秋山先生との話が、一応まとまり、祐は聞いてみた。
「秋山先生・・・今日は日村さんは?」(答えを聞くのが、怖かったけれど)

秋山先生は、うれしそうな顔。
「ああ、日村君ね、今度、京都の大学の講師に」
「すごく喜んで旅立った、彼女も将来有望さ」

祐は、複雑な気持ち。
「本当は、日村さんに、この仕事を任せたかったのかな」
「でも、日村さんが、せっかく手に入れた仕事(おそらく秋山先生の斡旋だろうけれど)」
「彼女の将来を邪魔したくない、そんな気持ちかな」
「でも、ここで引き受けなかったら、先生は脚立にのぼって、あちこち、本を探す」
「怪我をしたもらいたくない、痛い思いをしてもらいたくない」

ただ、その気持ちを、先生に「どう伝えたらいいのか」よくわからない。
それと祐自身は、明日が入学式、それから履修登録、古今や源氏以外の勉強もしなくてはならない。
いくら秋山先生が高齢で心配だからといっても、住みこみの弟子になろう、そんな気持ちはおこがましいし、そもそも、望まれてもいない。

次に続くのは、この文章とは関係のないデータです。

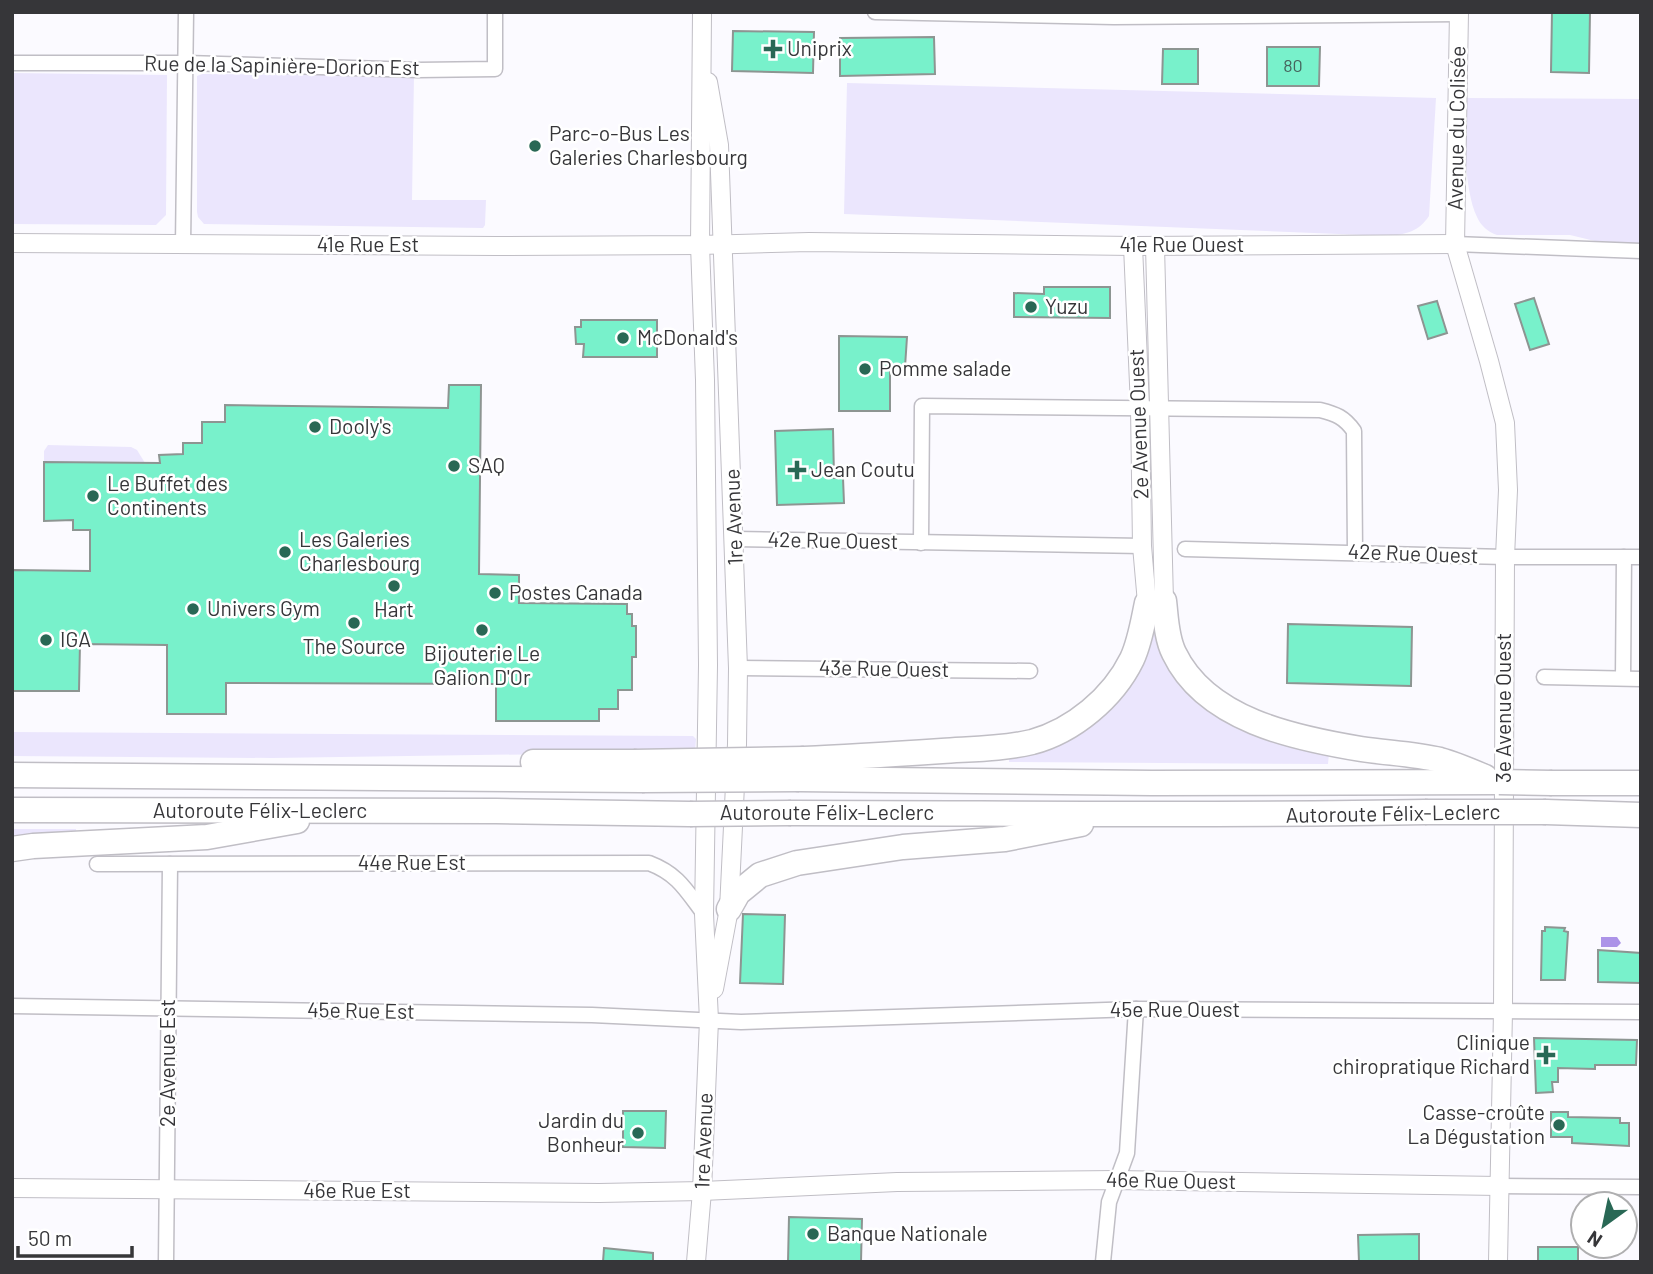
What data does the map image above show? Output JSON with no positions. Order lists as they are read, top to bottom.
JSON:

祐が、少し考え込んでいると、秋山先生が話題を変えた。
「吉村さんの、奈良の元興寺さん近くの和菓子屋さん、僕も好きでね」
「餡の作り方が、実にやわらかでいいなあと」

純子さんは、しっかりとお礼。
「ありがとうございます」
「昔ながらの仕事を守っているだけですが、両親にも伝えておきます」

秋山先生は、真由美さんに、話題を振る。
「ところで、菊池さん、あなたのご親戚か、どうか」
「間違えていたら、ごめんなさいね」
「九州の国立博物館に、誰か・・・」

真由美さんの顔色が真っ赤になった。
「あ・・・はい・・・」
「おります・・・父です・・・事務局を」

秋山先生は、にっこり。
ただ、純子さんは、顔を下に向けている。